Green Goddess Ranch Salad Dressing

Makes 1 1/2 Cups
The anchovy in this one is undetectable but adds a salty, briny flavor; you can substitute salt if you’re afraid you’ll be found out for it. Choose your greens wisely, cleaning them thoroughly and serving them well chilled.
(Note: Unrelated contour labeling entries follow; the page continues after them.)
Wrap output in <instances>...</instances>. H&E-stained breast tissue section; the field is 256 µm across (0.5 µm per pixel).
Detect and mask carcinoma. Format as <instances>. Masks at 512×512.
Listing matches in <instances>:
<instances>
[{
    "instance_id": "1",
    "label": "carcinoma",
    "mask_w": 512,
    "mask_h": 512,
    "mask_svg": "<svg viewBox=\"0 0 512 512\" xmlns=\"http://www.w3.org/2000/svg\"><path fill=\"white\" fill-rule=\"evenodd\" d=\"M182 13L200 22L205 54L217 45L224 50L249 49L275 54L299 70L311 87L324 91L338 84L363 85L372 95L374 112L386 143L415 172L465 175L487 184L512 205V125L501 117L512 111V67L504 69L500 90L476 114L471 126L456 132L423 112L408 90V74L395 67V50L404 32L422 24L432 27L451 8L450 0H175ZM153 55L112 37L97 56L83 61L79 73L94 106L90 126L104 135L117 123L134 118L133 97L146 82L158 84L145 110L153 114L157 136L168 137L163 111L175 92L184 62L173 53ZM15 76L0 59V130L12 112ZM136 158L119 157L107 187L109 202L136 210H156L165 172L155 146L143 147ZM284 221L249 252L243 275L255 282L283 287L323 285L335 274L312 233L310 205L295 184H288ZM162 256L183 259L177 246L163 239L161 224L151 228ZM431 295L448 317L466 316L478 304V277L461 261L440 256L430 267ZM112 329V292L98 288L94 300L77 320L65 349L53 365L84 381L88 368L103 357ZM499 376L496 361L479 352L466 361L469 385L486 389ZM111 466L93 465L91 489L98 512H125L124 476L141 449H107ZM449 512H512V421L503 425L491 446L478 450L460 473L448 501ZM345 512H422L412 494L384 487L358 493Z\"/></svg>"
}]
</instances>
  • 2 tablespoons minced fresh chives and/or scallions
  • 2 teaspoons anchovy paste, or 1 teaspoon coarse salt
  • 1/8 teaspoon freshly ground black pepper
  • 1/2 cup sour cream
  • 1 cup mayonnaise
  • 2 tablespoons mild vinegar, such as white-wine vinegar or tarragon vinegar
  • 1 tablespoon fresh lemon juice
  • 1 small garlic clove, smashed and minced
  • Buttermilk or milk (optional)


  1. In a large bowl or blender, whisk or blend all the ingredients except the buttermilk. Add just enough buttermilk to thin to the desired consistency, if needed. Pour into a jar with a tight-fitting lid and refrigerate for a few hours to allow the flavors to combine. Shake well before using. Keeps in the refrigerator for up to 1 week.
cook's note
Dressing When You Don’t Want to Make Dressing: Just before serving, generously drizzle extra-virgin olive oil over the salad. Add a capful or two of vinegar or a few teaspoons of tart citrus juice, depending on how acidic you like it. Distribute a large pinch of coarse salt and grind lots of black pepper over all. Toss together to completely cover the leaves, and serve.